» Work task:
Copy every line of the data that contains the string "Mumbai".

» Dataset entries:

>>>

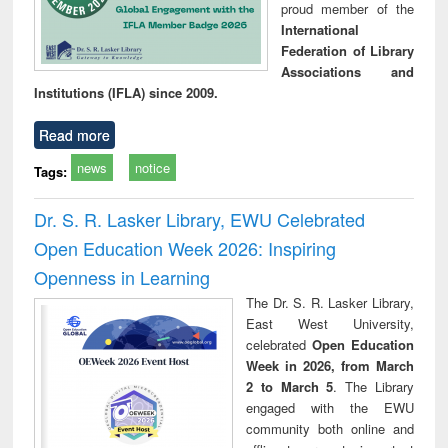
proud member of the
International
Federation of Library
Associations and
Institutions (IFLA) since 2009.
Read more
news
notice
Tags:
Dr. S. R. Lasker Library, EWU Celebrated
Open Education Week 2026: Inspiring
Openness in Learning
The Dr. S. R. Lasker Library,
East West University,
celebrated
Open Education
Week in 2026, from March
2 to March 5
. The Library
engaged with the EWU
community both online and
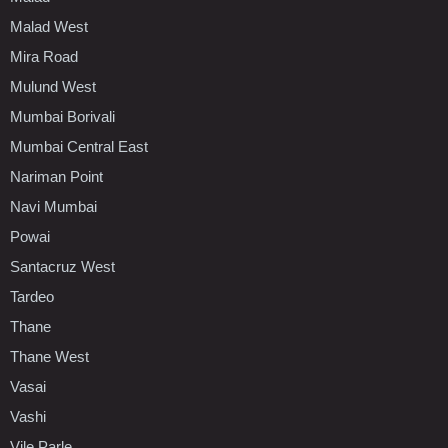
Malad West
Mira Road
Mulund West
Mumbai Borivali
Mumbai Central East
Nariman Point
Navi Mumbai
Powai
Santacruz West
Tardeo
Thane
Thane West
Vasai
Vashi
Vile Parle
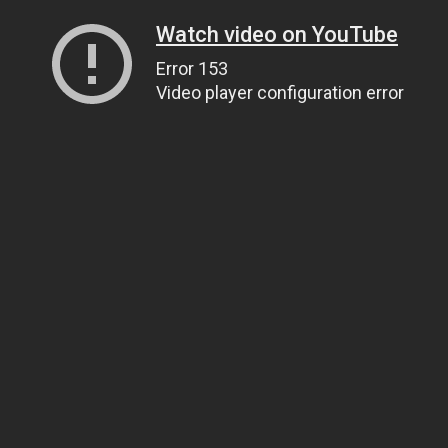
Watch video on YouTube
Error 153
Video player configuration error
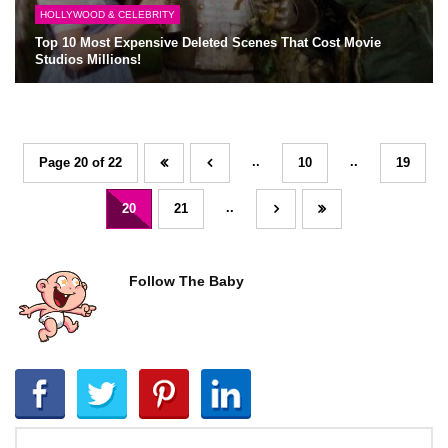
HOLLYWOOD & CELEBRITY
Top 10 Most Expensive Deleted Scenes That Cost Movie
Studios Millions!
..
..
Page 20 of 22
10
19
..
20
21
Follow The Baby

<<<

» Answer below:
Mumbai Borivali
Mumbai Central East
Navi Mumbai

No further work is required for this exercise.